- **YOUR ASSIGNMENT**: Which lines in the data below contain the word "color"? Return each of them.

***** INPUT

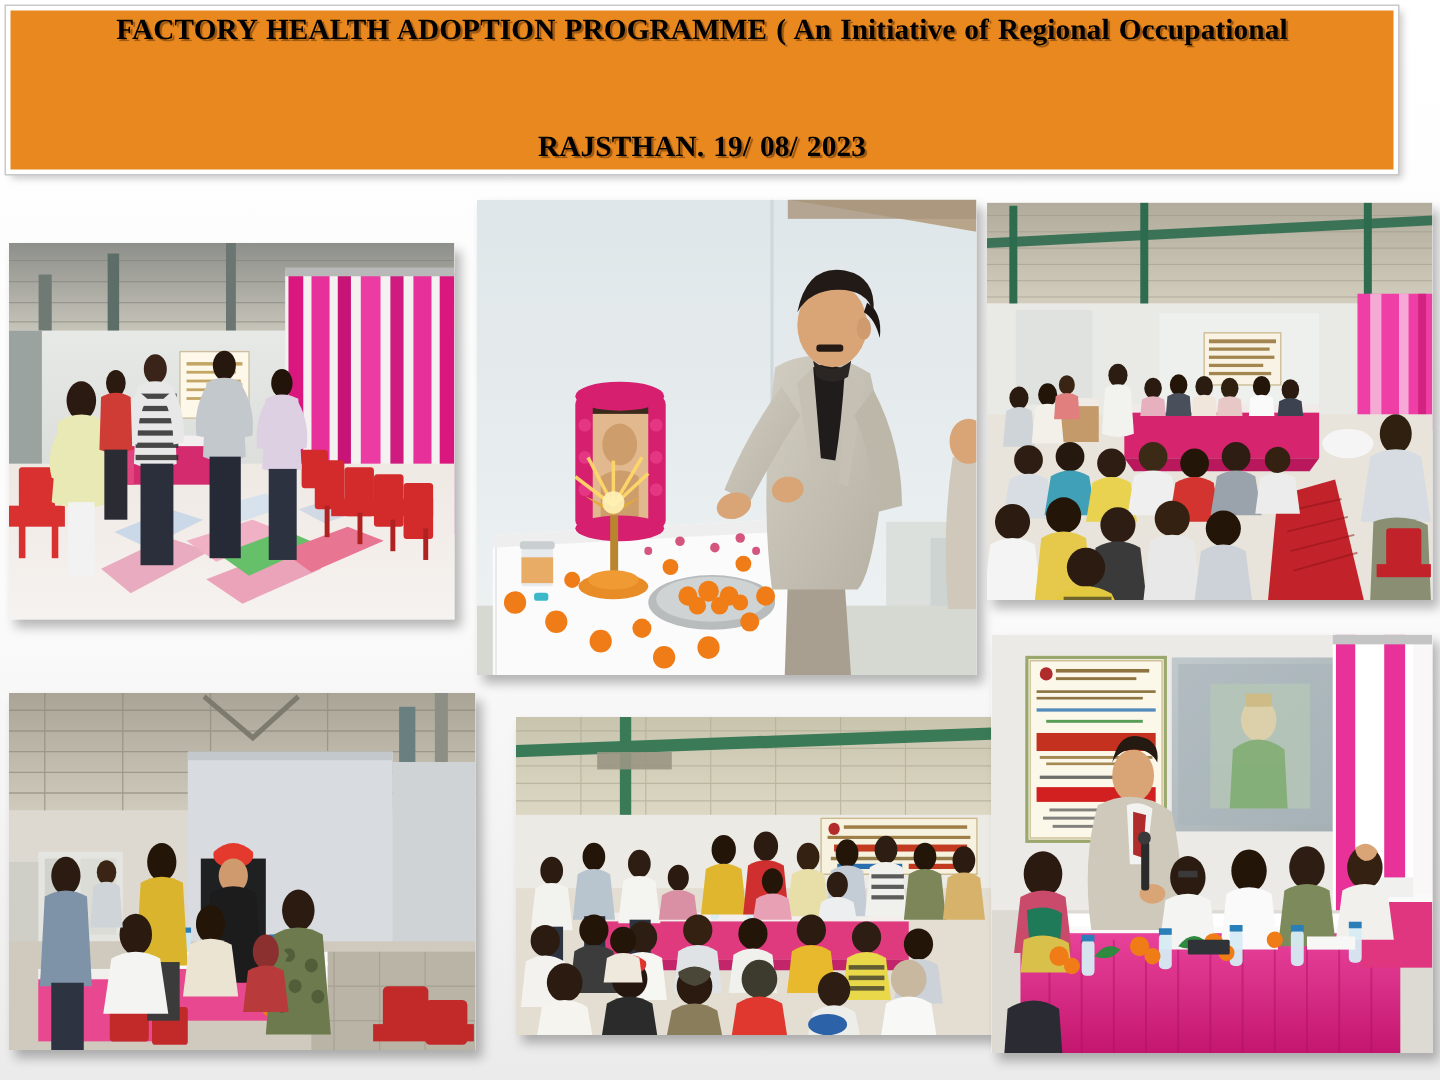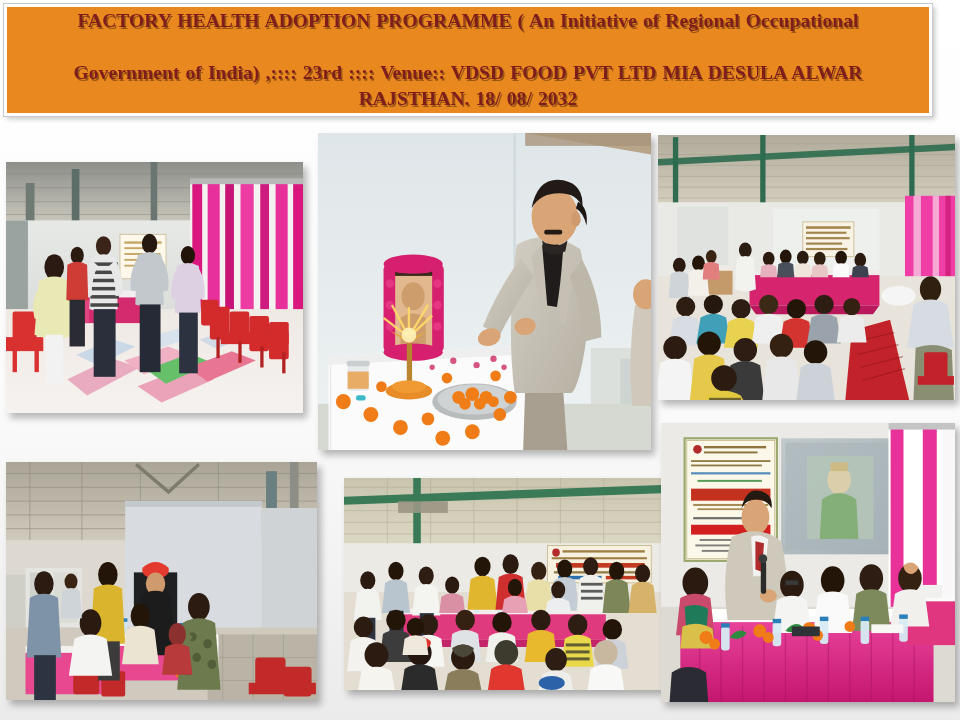--- a/index.html
+++ b/index.html
@@ -36,21 +36,21 @@
     display: flex;
     align-items: center;
     justify-content: center;
     padding: 2px 6px;
   }
   #title-text {
     font-family: "Liberation Serif", serif;
     font-weight: bold;
     font-size: 19.5px;
     line-height: 26px;
-    color: #7f1d1d;
+    color: #000000;
     text-align: center;
     letter-spacing: 0.1px;
     text-shadow: 1.5px 1.5px 0.5px rgba(90,45,10,0.55);
     word-spacing: 1px;
   }
 
   
   .photo-frame {
     position: absolute;
     background: #ffffff;
@@ -78,22 +78,22 @@
 </style>
 </head>
 <body>
 
 <div id="slide">
 
   <div id="title-banner">
     <div id="title-text">
       <span>FACTORY  HEALTH  ADOPTION PROGRAMME  ( An Initiative of Regional Occupational</span><br>
       <br>
-      <span>Government of India)  ,:::: 23rd :::: Venue:: VDSD  FOOD   PVT LTD  MIA  DESULA  ALWAR</span><br>
-      <span>RAJSTHAN. 18/ 08/ 2032</span>
+      <br>
+      <span>RAJSTHAN. 19/ 08/ 2023</span>
     </div>
   </div>
 
   <div class="photo-frame" id="frame-yoga">
     <div class="photo-inner">
       <svg class="photo-canvas" viewBox="0 0 271 215" preserveAspectRatio="none">
         <defs>
           <linearGradient id="yg-roof" x1="0" y1="0" x2="0" y2="1">
             <stop offset="0" stop-color="#8d8f8a"></stop>
               <stop offset="1" stop-color="#c9c6bb"></stop>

**********

- **YOUR RESPONSE**:
-    color: #7f1d1d;
+    color: #000000;
             <stop offset="0" stop-color="#8d8f8a"></stop>
               <stop offset="1" stop-color="#c9c6bb"></stop>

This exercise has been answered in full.